As promised, Meryl Streep came onscreen and the musical numbers started to get wackier and wackier. There were people dancing in flippers on the beach. There were May-December relationships celebrated and cast off through song. Christine Baranski slayed in a sarong, and Meryl Streep sang in a toilet song. I was soon laughing so hard the tears came — and when Streep, in overalls, I should note, led an entire group of Greek villagers to the water, singing “Dancing Queen,” and they all jumped in for no discernible reason except they could, I was one-hundred percent invested. I wasn’t entirely sure if the film itself was in on the joke, but at a certain point I didn’t care.

It was like watching a bunch of our most dignified thespians go on holiday, drink way too many shots of ouzo, and start play-acting together, having been told by their equally drunken crew that everything they’re doing is simply divine. As A.O. Scott wrote at the time: “The impression left by the old pros who make up most of the cast is that they have nothing to be ashamed of and nothing to prove, and that worrying about dignity is for newbies and amateurs.”

There’s something to be said for that lack of dignity, particularly when contrasted to the dire-feeling pomp of Christopher Nolan’s directorial attempts. And Dana Stevens hit at the message beneath the messiness of the film, writing: “It posits a transgenerational, pansexual paradise that’s so deeply queer that when one of the characters comes out of the closet late in the movie, the revelation seems superfluous. We’ve just spent the last 90 minutes singing ABBA while line-dancing on docks in snorkeling flippers, and you’re telling us you’re gay? Big whoop.” To me, the campy, amateurish tone felt subversive, too, and I wasn’t alone. In the end, Mamma Mia! flaws and all, smashed worldwide box office records, gaining steam from word-of-mouth and repeat viewings.

Today, I see traces of that film’s aethetic in female-gaze type movies like the Magic Mike and Pitch Perfect franchises, which similarly put a lot of faith in the power of choreography and music to cover up gaping plot holes.
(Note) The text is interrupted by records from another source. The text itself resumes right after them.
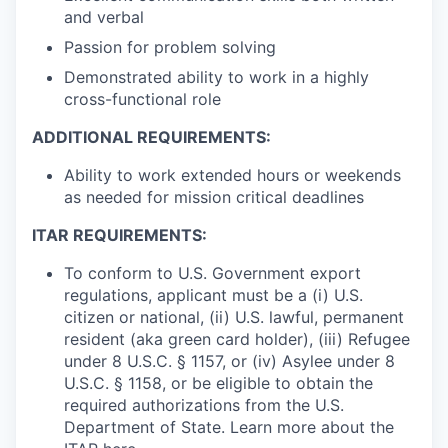
and verbal
Passion for problem solving
Demonstrated ability to work in a highly
cross-functional role
ADDITIONAL REQUIREMENTS:
Ability to work extended hours or weekends
as needed for mission critical deadlines
ITAR REQUIREMENTS:
To conform to U.S. Government export
regulations, applicant must be a (i) U.S.
citizen or national, (ii) U.S. lawful, permanent
resident (aka green card holder), (iii) Refugee
under 8 U.S.C. § 1157, or (iv) Asylee under 8
U.S.C. § 1158, or be eligible to obtain the
required authorizations from the U.S.
Department of State. Learn more about the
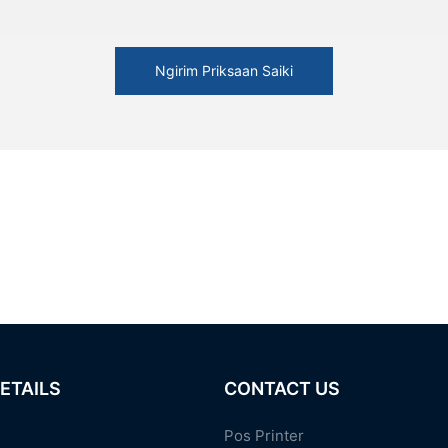
Ngirim Priksaan Saiki
ETAILS
CONTACT US
Pos Printer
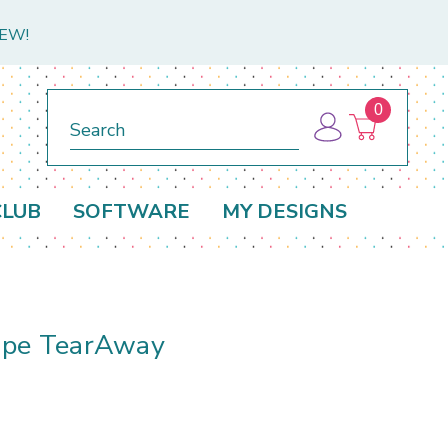
NEW!
0
Search
CLUB
SOFTWARE
MY DESIGNS
ape TearAway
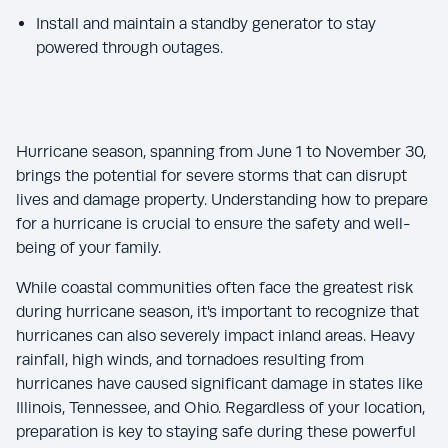
Install and maintain a standby generator to stay
powered through outages.
Hurricane season, spanning from June 1 to November 30,
brings the potential for severe storms that can disrupt
lives and damage property. Understanding how to prepare
for a hurricane is crucial to ensure the safety and well-
being of your family.
While coastal communities often face the greatest risk
during hurricane season, it's important to recognize that
hurricanes can also severely impact inland areas. Heavy
rainfall, high winds, and tornadoes resulting from
hurricanes have caused significant damage in states like
Illinois, Tennessee, and Ohio. Regardless of your location,
preparation is key to staying safe during these powerful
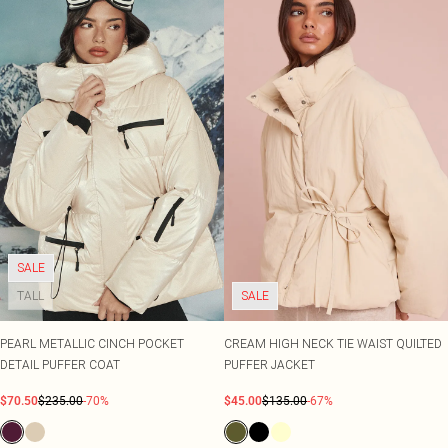
SALE
TALL
SALE
PEARL METALLIC CINCH POCKET
CREAM HIGH NECK TIE WAIST QUILTED
DETAIL PUFFER COAT
PUFFER JACKET
$70.50
$235.00
-70%
$45.00
$135.00
-67%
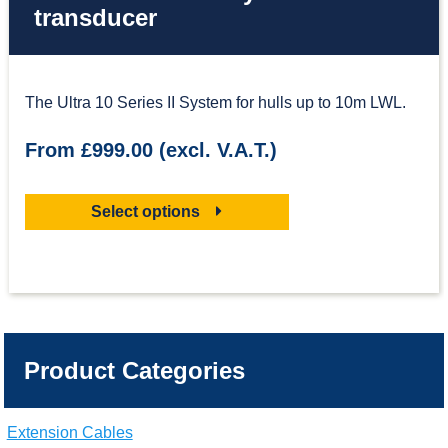
transducer
The Ultra 10 Series II System for hulls up to 10m LWL.
From £999.00 (excl. V.A.T.)
Select options
Product Categories
Extension Cables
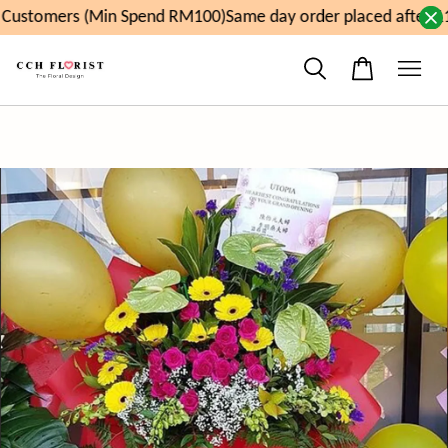
ustomers (Min Spend RM100)
Same day order placed after 11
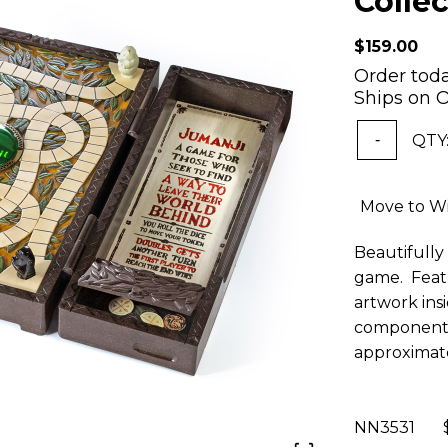
Collec
$159.00
Order tod
Ships on O
QTY
-
Move to Wi
Beautifully 
game. Featu
artwork ins
components
approximatel
NN3531 $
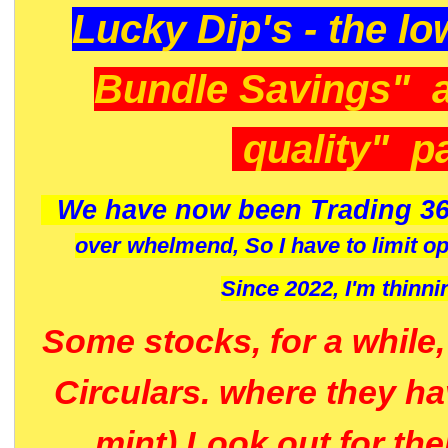
Lucky Dip's - the lo
Bundle Savings" 
quality" p
We have now been Trading 36
over whelmend, So I have to limit o
Since 2022, I'm
thinni
Some stocks, for a while
Circulars. where they h
mint) Look out for th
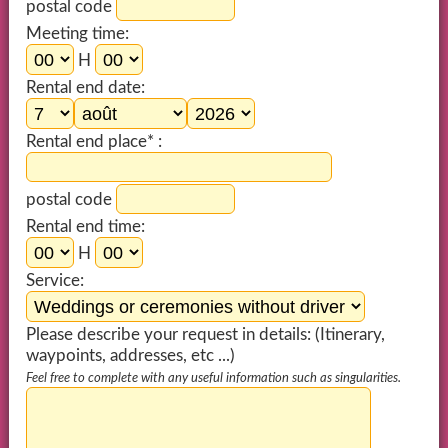
postal code
Meeting time:
H
Rental end date:
Rental end place* :
postal code
Rental end time:
H
Service:
Please describe your request in details: (Itinerary,
waypoints, addresses, etc ...)
Feel free to complete with any useful information such as singularities.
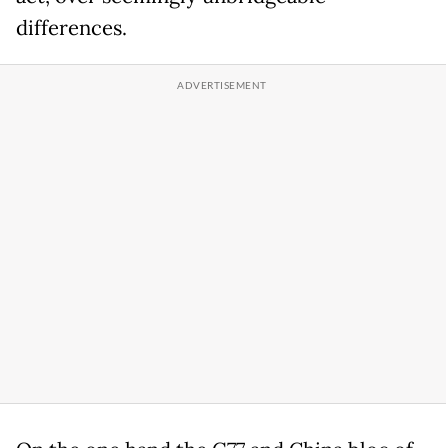
differences.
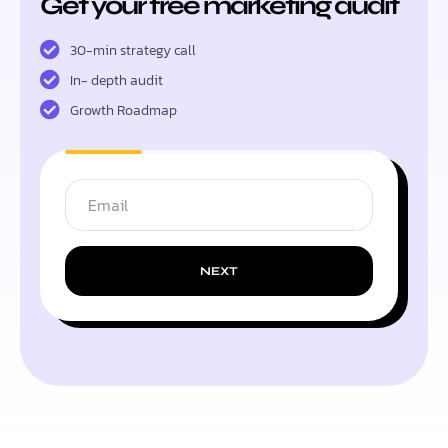
Get your free marketing audit
30-min strategy call
In- depth audit
Growth Roadmap
NEXT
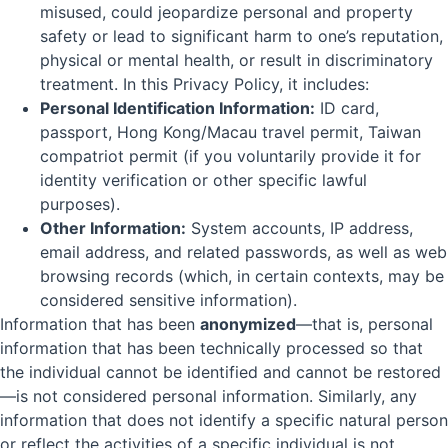
misused, could jeopardize personal and property
safety or lead to significant harm to one’s reputation,
physical or mental health, or result in discriminatory
treatment. In this Privacy Policy, it includes:
Personal Identification Information:
ID card,
passport, Hong Kong/Macau travel permit, Taiwan
compatriot permit (if you voluntarily provide it for
identity verification or other specific lawful
purposes).
Other Information:
System accounts, IP address,
email address, and related passwords, as well as web
browsing records (which, in certain contexts, may be
considered sensitive information).
Information that has been
anonymized
—that is, personal
information that has been technically processed so that
the individual cannot be identified and cannot be restored
—is not considered personal information. Similarly, any
information that does not identify a specific natural person
or reflect the activities of a specific individual is not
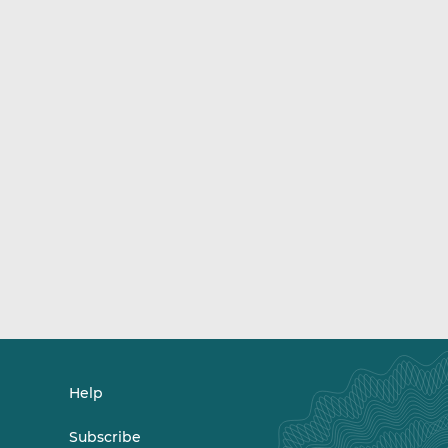
Help
Subscribe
So as Sisters goes up against Star Wars, it’s appropriate even for franchise fans to cheer this littler engine onwards.

Of course, women like action superhero movies as much as men do, especially with the recent trend towards actually having actually good female characters kick ass. Yet you don’t have to despise a given season’s big blockbuster film to appreciate the existence of counter-programming. It simply takes an appreciation of different aesthetics, and different definitions for what makes a worthy spectacle.